As many of you know, this is a book I believe every Christian can benefit from greatly to strengthen our skills as ambassadors in this world, in particular our weakness on evangelism. This is a good article that breaks some of the basics down, but I strongly encourage you all to get the book for a more thorough understanding. - BC

by Julia S from tOSU


One unique thing about college is that it creates an excellent atmosphere to share and discuss ideas, even controversial ones relating to things like politics and religion.

Even though college provides a great avenue to have these discussions, many people don’t from fear of discord and petty arguments, myself included at times.  It’s a shame though, because the world couldn’t make any progress without sharing bold ideas or tactfully challenging those of others. Ohio State in particular is a place with outstanding diversity, making it worth out-of-state tuition.  I knew that coming here would be a huge transition, not just in the normal college way, but in the ideological atmosphere.  OSU is teeming with students interested in making an authentic difference (and not in a cliché way), making it a superb place to stretch your mind ideologically both inside and outside of the classroom, and it can be done without the face-to-face equivalent of a flame war.  How?  Through 3 tactical questions.

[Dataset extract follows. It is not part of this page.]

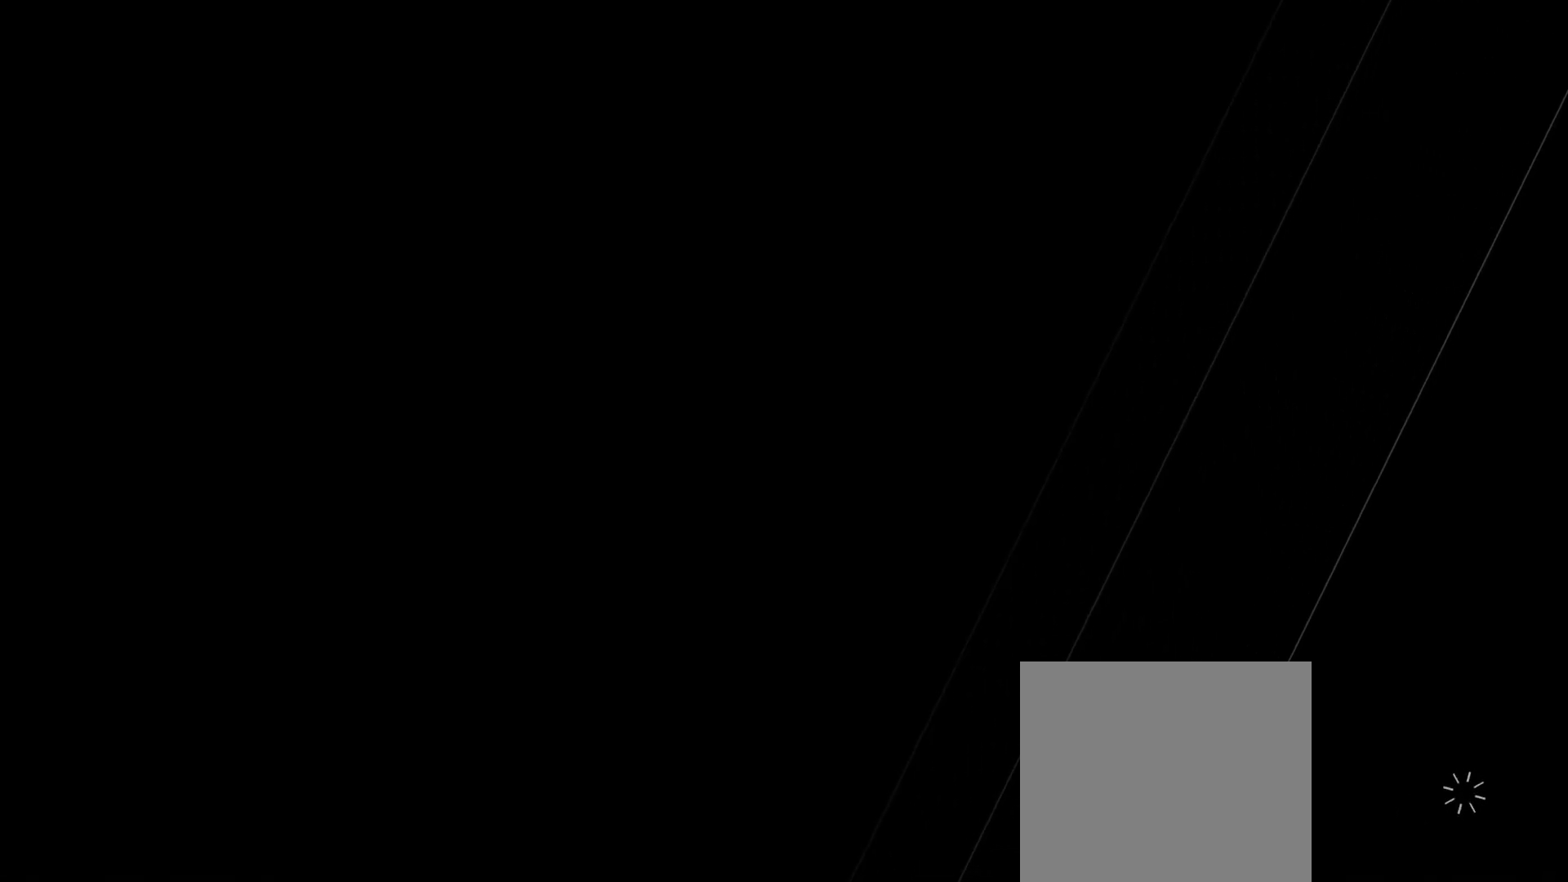
{"buttons": ["R2"], "left_stick": "center", "events": []}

These questions, developed by Stand to Reason founder Greg Koukl, and expanded upon in his book, Tactics, are great ways to navigate hot topic conversations.  They are, as follows:

  • What do you mean by that?
  • How did you come to that conclusion?
  • Have you ever considered…?

If someone brings up their opinion on a controversial issue, the average person might want to either:

  • Steer the conversation away from anything political or religious ASAP
Or
  • Lunge into a list of reasons for supporting the opposite view

But Koukl’s questions offer up option #3:  Taking the time to learn about why they think that way.  Maybe they have reasons you’ve never considered before, or maybe upon asking them a few neutral questions you’ll both learn that he/she may not have thought some aspects of their argument through yet.  It’s a great way to not only learn something new, but maybe also politely challenge someone’s point of view without humiliating them.  People like to talk about what they think, and it immediately mellows out the conversation if you show you care about really understanding what they think while also avoiding the accusation of putting words in their mouth.  Immediately throwing back reasons why they’re wrong will only result in aggressive defense from them, since they’ll feel subject to blatant public undermining of their opinion.

A very rudimentary template of the tactics in use could be as follows:

A:  You know, I really think that _____.
B.  That’s an interesting thought.  Could you expand on what you mean by that?  I want to make sure I understand your point of view.
A.  Sure.  I just really feel that _________.
B.  Okay, I think I get it.  May I ask how you came to that conclusion?
A. Well, I’ve observed that _________.
B.  That’s a unique perspective.  If you don’t mind, have you ever considered…?

Of course, in real life the conversation would be a lot more fleshed out (and much less scripted :-P).  If at any point you feel like you’ve found a potential flaw in someone’s logic, using these questions can help them realize for themselves if they happen to have taken an illogical turn in their reasoning without grinding them into a fine powder over it.

The bottom line is that if either interlocutor gets angry, no one wins.